Kondisi ini sebenarnya sangat disadari oleh pemerintah Indonesia. Berbagai usaha telah dilakukan, antara lain melalui berbagai pelatihan dan peningkatan kualifikasi guru, penyediaan dan perbaikan sarana/prasarana pendidikan, serta peningkatan mutu manajemen sekolah. Namun demikian, berbagai indikator mutu pendidikan belum menunjukkan peningkatan yang merata. Sebagian sekolah, terutama di kota-kota, menunjukkan peningkatan mutu yang cukup menggembirakan,[7] namun mayoritas pendidikan di desa dan pinggiran kota masih masih jauh dari kelayakan standar pendidikan yang bermutu.

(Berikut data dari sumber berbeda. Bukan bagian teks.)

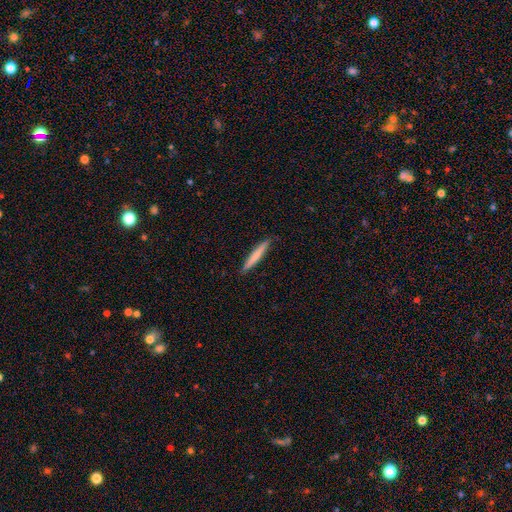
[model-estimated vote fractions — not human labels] Overall: smooth (71%). How rounded: cigar-shaped (96%). Merging: none (89%).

Menurut Eman Suparman, sedikitnya ada tiga faktor yang menyebabkan mutu pendidikan tidak mengalami peningkatan secara merata.

Pertama, kebijakan dan penyelenggaraan pendidikan nasional menggunakan pendekatan educational production function yang tidak dilaksanakan secara konsekuen. Pendekatan ini melihat bahwa lembaga pendidikan berfungsi sebagai pusat produksi yang apabila dipilih semua input (masukan) yang diperlukan dalam kegiatan produksi tersebut, maka lembaga ini akan menghasilkan output yang dikehendaki. Dalam kenyataan, mutu pendidikan yang diharapkan tidak terjadi. Karena selama ini dalam menerapkan pendekatan education production function terlalu memusatkan pada input pendidikan dan kurang memperhatikan pada proses pendidikan. Padahal, proses pendidikan sangat menentukan output pendidikan.

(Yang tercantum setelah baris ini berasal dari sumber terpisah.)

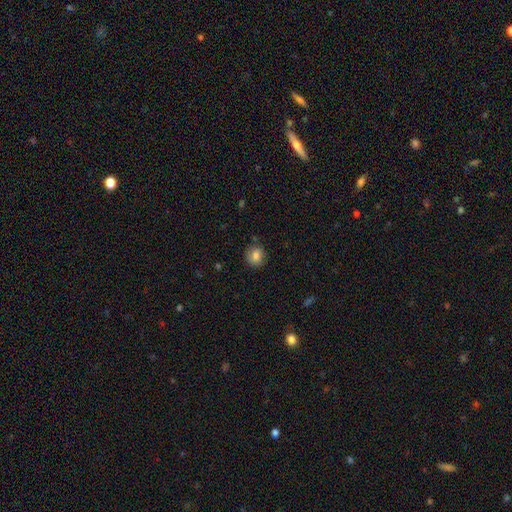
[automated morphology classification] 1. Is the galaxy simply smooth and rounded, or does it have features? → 83% smooth, 10% star or artifact, 8% featured or disk.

Kedua, penyelenggaraan pendidikan dilakukan secara sentralistik, sehingga sekolah sebagai penyelenggara pendidikan sangat tergantung pada keputusan birokrasi, yang kadang-kadang kebijakan yang dikeluarkan tidak sesuai dengan kondisi sekolah setempat. Dengan demikian sekolah kehilangan kemandirian, motivasi, dan inisiatif untuk mengembangkan dan memajukan lembaganya termasuk peningkatan mutu pendidikan sebagai salah satu tujuan pendidikan nasional.

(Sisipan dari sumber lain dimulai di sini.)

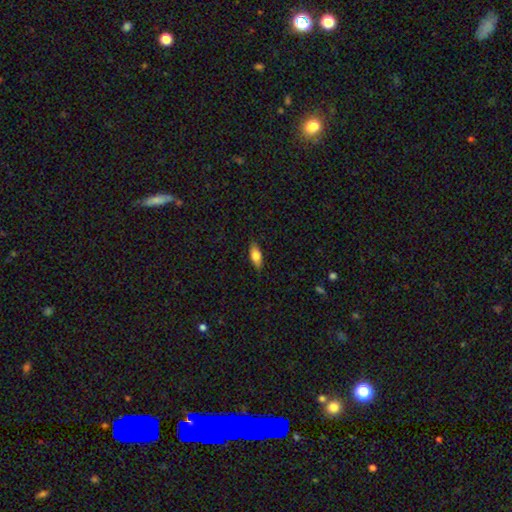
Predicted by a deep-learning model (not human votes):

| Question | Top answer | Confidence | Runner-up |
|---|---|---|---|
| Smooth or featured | smooth | 74% | featured or disk (19%) |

Ketiga, peran serta masyarakat, khususnya orang tua siswa dalam penyelenggaraan pendidikan selama ini sangat minim. Partisipasi masyarakat pada umumnya selama ini lebih banyak bersifat dukungan dana, bukan pada proses pendidikan (pengambilan keputusan, monitoring, evaluasi, dan akuntabilitas). Berkaitan dengan akuntabilitas, sekolah tidak mempunyai beban untuk mempertanggungjawabkan hasil pelaksanaan pendidikan kepada masyarakat, khususnya orang tua siswa, sebagai salah satu pihak utama yang berkepentingan dengan pendidikan.[8]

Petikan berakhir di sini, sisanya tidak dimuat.